## Passage to read

------------------------------------------------------------------------------------------
AuCoPro - Semantics
------------------------------------------------------------------------------------------

Creator(s):
	Ben Verhoeven (1), Gerhard B. van Huyssteen (2) & Walter Daelemans (1)

	(1) CLiPS Research Center, University of Antwerp, Belgium
		www.clips.uantwerpen.be
	
	(2) Centre for Text Technology (CTexT), North-West University, South Africa
		www.nwu.ac.za/ctext

Version: 2014-01-31
Language: Dutch & Afrikaans

This dataset is available at http://www.clips.uantwerpen.be/datasets

License:
	The dataset is licensed under a Creative Commons Attribution 3.0 Unported License. 
	Please read the terms of use carefully.
	http://creativecommons.org/licenses/by/3.0/
	(Full legal code enclosed: License.txt)

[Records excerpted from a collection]
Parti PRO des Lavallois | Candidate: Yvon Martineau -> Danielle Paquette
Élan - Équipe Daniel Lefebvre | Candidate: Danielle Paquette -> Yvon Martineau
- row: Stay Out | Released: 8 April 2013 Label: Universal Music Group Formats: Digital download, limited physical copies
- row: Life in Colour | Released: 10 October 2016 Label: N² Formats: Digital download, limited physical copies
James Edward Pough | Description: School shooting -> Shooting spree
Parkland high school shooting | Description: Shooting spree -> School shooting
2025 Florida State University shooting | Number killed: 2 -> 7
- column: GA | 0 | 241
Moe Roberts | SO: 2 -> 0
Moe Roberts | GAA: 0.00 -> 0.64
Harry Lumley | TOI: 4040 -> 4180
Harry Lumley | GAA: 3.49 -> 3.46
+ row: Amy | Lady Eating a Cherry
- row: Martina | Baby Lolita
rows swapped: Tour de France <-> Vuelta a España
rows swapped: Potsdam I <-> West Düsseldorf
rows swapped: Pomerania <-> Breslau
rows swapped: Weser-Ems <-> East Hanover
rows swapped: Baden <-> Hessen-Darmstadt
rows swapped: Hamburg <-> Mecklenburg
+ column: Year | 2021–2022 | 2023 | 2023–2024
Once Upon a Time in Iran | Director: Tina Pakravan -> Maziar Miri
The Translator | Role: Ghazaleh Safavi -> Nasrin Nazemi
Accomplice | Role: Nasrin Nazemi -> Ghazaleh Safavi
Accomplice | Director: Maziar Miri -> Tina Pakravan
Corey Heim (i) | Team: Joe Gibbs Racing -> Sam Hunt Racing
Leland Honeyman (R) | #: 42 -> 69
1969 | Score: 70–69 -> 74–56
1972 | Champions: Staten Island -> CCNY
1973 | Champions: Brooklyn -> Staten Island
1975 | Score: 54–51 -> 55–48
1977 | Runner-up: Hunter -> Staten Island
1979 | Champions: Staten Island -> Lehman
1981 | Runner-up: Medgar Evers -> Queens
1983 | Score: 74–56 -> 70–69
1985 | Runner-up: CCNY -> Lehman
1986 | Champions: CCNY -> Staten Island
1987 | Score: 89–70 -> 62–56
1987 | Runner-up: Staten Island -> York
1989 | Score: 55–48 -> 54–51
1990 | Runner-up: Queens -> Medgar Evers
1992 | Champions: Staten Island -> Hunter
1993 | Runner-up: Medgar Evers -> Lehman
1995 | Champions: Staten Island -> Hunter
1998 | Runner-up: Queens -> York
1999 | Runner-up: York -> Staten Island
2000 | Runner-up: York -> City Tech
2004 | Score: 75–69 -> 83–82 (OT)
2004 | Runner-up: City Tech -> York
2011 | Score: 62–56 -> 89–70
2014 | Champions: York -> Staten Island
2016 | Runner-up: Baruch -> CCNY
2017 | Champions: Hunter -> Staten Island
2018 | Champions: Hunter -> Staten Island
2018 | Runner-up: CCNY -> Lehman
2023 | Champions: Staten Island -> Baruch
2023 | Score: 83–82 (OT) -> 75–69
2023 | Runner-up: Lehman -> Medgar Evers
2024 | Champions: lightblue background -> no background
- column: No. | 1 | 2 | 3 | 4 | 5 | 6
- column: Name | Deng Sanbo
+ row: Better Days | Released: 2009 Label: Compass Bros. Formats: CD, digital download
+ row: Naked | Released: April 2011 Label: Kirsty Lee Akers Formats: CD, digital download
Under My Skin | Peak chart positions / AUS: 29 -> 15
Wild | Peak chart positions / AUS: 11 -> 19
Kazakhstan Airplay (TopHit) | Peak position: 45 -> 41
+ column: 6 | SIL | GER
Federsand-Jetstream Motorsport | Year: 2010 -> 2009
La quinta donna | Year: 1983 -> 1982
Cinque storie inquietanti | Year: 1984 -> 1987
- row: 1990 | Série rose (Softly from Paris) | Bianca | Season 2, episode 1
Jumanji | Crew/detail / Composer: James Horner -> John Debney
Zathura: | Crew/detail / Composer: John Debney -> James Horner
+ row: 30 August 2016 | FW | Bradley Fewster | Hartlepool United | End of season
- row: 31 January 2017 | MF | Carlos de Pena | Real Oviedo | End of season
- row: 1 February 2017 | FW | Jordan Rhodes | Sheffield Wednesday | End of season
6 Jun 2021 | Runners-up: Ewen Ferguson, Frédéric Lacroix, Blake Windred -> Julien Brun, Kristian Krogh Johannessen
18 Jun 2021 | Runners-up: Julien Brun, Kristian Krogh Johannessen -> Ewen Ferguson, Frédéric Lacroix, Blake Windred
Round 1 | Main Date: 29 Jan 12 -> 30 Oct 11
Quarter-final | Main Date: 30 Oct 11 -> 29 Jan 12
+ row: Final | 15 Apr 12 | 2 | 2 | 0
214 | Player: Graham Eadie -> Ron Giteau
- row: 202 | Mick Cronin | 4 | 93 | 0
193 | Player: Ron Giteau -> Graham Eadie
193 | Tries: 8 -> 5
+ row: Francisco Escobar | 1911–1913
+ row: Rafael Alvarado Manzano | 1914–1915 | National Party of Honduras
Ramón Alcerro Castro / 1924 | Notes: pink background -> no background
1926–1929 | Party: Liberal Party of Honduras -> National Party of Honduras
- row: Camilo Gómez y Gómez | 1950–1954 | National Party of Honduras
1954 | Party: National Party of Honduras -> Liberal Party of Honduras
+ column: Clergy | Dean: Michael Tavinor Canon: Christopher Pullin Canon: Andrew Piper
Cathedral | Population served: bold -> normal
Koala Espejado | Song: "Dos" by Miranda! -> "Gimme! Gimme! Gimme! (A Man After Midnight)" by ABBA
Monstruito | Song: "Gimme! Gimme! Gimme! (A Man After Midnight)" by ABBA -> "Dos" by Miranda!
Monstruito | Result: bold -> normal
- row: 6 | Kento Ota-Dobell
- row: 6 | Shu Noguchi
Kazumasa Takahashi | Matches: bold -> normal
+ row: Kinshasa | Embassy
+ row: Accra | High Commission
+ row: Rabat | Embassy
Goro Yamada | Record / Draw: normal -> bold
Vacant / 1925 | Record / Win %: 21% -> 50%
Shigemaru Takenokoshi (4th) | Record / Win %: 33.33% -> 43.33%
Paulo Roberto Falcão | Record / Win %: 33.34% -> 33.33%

## Directions
(1) Using the AuCoPro - Semantics description, decide whether each statement agrees with it. Answer yes or no for each and quote the deciding words.
(a) The dataset covers Dutch and Afrikaans.
(b) The dataset is released under a Creative Commons Attribution 4.0 International License.
(c) The Centre for Text Technology belongs to the University of Antwerp.
(2) Update the listing from its first line through the line containing "1985 | Runner-up: CCNY -> Lehman" by putting "CSI" in place of "Staten Island" wherever it occurs, leaving everything else unchanged. Give only those lines.

## The solutions
(1)
(a) Yes: "Language: Dutch & Afrikaans"
(b) No: "The dataset is licensed under a Creative Commons Attribution 3.0 Unported License."
(c) No: "(2) Centre for Text Technology (CTexT), North-West University, South Africa"

(2)
Parti PRO des Lavallois | Candidate: Yvon Martineau -> Danielle Paquette
Élan - Équipe Daniel Lefebvre | Candidate: Danielle Paquette -> Yvon Martineau
- row: Stay Out | Released: 8 April 2013 Label: Universal Music Group Formats: Digital download, limited physical copies
- row: Life in Colour | Released: 10 October 2016 Label: N² Formats: Digital download, limited physical copies
James Edward Pough | Description: School shooting -> Shooting spree
Parkland high school shooting | Description: Shooting spree -> School shooting
2025 Florida State University shooting | Number killed: 2 -> 7
- column: GA | 0 | 241
Moe Roberts | SO: 2 -> 0
Moe Roberts | GAA: 0.00 -> 0.64
Harry Lumley | TOI: 4040 -> 4180
Harry Lumley | GAA: 3.49 -> 3.46
+ row: Amy | Lady Eating a Cherry
- row: Martina | Baby Lolita
rows swapped: Tour de France <-> Vuelta a España
rows swapped: Potsdam I <-> West Düsseldorf
rows swapped: Pomerania <-> Breslau
rows swapped: Weser-Ems <-> East Hanover
rows swapped: Baden <-> Hessen-Darmstadt
rows swapped: Hamburg <-> Mecklenburg
+ column: Year | 2021–2022 | 2023 | 2023–2024
Once Upon a Time in Iran | Director: Tina Pakravan -> Maziar Miri
The Translator | Role: Ghazaleh Safavi -> Nasrin Nazemi
Accomplice | Role: Nasrin Nazemi -> Ghazaleh Safavi
Accomplice | Director: Maziar Miri -> Tina Pakravan
Corey Heim (i) | Team: Joe Gibbs Racing -> Sam Hunt Racing
Leland Honeyman (R) | #: 42 -> 69
1969 | Score: 70–69 -> 74–56
1972 | Champions: CSI -> CCNY
1973 | Champions: Brooklyn -> CSI
1975 | Score: 54–51 -> 55–48
1977 | Runner-up: Hunter -> CSI
1979 | Champions: CSI -> Lehman
1981 | Runner-up: Medgar Evers -> Queens
1983 | Score: 74–56 -> 70–69
1985 | Runner-up: CCNY -> Lehman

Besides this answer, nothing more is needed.